Begin

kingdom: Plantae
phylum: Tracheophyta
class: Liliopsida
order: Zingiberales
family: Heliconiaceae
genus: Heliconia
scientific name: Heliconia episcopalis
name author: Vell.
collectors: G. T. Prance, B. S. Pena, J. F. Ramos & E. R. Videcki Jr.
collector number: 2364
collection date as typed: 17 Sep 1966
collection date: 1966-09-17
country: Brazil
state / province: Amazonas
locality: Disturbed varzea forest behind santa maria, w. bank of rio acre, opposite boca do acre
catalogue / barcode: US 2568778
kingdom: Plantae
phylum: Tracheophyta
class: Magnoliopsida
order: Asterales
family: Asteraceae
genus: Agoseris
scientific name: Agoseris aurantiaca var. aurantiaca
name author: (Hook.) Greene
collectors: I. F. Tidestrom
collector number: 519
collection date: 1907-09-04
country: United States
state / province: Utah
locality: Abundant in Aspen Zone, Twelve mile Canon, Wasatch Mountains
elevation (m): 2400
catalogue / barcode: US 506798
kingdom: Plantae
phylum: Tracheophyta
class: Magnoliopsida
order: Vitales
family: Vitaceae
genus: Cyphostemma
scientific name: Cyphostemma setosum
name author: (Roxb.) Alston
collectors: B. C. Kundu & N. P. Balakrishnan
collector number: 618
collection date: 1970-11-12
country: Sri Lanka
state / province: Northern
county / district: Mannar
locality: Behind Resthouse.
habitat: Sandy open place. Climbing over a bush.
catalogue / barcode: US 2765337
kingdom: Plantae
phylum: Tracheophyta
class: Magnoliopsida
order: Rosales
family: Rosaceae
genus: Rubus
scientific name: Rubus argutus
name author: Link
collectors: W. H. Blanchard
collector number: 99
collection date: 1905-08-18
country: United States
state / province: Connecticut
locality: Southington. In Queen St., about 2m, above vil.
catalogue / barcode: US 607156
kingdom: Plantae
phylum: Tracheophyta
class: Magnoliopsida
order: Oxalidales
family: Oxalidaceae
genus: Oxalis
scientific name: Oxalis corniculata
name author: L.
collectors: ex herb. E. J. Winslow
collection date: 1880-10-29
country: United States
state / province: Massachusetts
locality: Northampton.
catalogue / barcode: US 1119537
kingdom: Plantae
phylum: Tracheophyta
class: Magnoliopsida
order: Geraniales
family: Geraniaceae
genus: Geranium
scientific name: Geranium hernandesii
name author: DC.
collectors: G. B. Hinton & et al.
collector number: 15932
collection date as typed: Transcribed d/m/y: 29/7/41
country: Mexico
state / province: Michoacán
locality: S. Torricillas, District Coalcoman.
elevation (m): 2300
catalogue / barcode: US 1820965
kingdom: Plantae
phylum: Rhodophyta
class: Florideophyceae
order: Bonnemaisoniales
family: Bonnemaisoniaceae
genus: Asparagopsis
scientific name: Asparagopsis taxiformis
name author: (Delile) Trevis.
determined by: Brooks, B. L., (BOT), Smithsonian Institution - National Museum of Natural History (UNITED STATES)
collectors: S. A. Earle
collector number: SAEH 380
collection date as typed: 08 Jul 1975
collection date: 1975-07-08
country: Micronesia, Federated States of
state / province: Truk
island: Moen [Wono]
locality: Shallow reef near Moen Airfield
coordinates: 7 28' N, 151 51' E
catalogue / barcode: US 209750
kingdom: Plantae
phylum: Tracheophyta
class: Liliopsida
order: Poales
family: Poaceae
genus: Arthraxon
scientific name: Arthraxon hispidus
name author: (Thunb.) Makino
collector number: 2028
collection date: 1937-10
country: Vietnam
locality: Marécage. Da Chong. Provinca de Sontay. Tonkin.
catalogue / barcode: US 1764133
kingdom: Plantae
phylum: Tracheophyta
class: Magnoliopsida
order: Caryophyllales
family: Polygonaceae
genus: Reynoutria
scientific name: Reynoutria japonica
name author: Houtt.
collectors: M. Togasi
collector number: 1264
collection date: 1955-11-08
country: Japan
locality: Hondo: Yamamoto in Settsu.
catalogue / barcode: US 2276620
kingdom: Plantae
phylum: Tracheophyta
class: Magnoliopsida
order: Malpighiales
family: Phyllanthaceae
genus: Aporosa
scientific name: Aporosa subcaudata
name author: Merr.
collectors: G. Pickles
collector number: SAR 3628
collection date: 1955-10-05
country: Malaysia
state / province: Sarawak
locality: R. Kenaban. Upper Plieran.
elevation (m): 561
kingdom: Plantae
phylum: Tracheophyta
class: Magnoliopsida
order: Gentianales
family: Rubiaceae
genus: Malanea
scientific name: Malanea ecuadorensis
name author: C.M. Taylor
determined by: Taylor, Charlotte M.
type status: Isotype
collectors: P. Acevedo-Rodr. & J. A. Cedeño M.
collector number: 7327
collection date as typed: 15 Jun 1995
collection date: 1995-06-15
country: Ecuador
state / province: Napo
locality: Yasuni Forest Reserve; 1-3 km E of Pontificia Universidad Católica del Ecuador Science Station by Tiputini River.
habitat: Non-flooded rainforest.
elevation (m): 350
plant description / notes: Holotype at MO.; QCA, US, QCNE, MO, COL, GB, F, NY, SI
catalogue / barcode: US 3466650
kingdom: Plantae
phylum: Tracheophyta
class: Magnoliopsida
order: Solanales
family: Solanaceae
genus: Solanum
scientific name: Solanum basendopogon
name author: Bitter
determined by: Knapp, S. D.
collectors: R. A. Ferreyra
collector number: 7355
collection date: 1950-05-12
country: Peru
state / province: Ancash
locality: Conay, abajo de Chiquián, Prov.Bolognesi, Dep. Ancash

End

◆ **Written exercise**
Give everything in the material from the line containing "genus: Cyphostemma" down to the line containing "collection date as typed: Transcribed" again, renaming "collectors" to "collected by" and leaving everything else unchanged.

◆ **The answer**
genus: Cyphostemma
scientific name: Cyphostemma setosum
name author: (Roxb.) Alston
collected by: B. C. Kundu & N. P. Balakrishnan
collector number: 618
collection date: 1970-11-12
country: Sri Lanka
state / province: Northern
county / district: Mannar
locality: Behind Resthouse.
habitat: Sandy open place. Climbing over a bush.
catalogue / barcode: US 2765337
kingdom: Plantae
phylum: Tracheophyta
class: Magnoliopsida
order: Rosales
family: Rosaceae
genus: Rubus
scientific name: Rubus argutus
name author: Link
collected by: W. H. Blanchard
collector number: 99
collection date: 1905-08-18
country: United States
state / province: Connecticut
locality: Southington. In Queen St., about 2m, above vil.
catalogue / barcode: US 607156
kingdom: Plantae
phylum: Tracheophyta
class: Magnoliopsida
order: Oxalidales
family: Oxalidaceae
genus: Oxalis
scientific name: Oxalis corniculata
name author: L.
collected by: ex herb. E. J. Winslow
collection date: 1880-10-29
country: United States
state / province: Massachusetts
locality: Northampton.
catalogue / barcode: US 1119537
kingdom: Plantae
phylum: Tracheophyta
class: Magnoliopsida
order: Geraniales
family: Geraniaceae
genus: Geranium
scientific name: Geranium hernandesii
name author: DC.
collected by: G. B. Hinton & et al.
collector number: 15932
collection date as typed: Transcribed d/m/y: 29/7/41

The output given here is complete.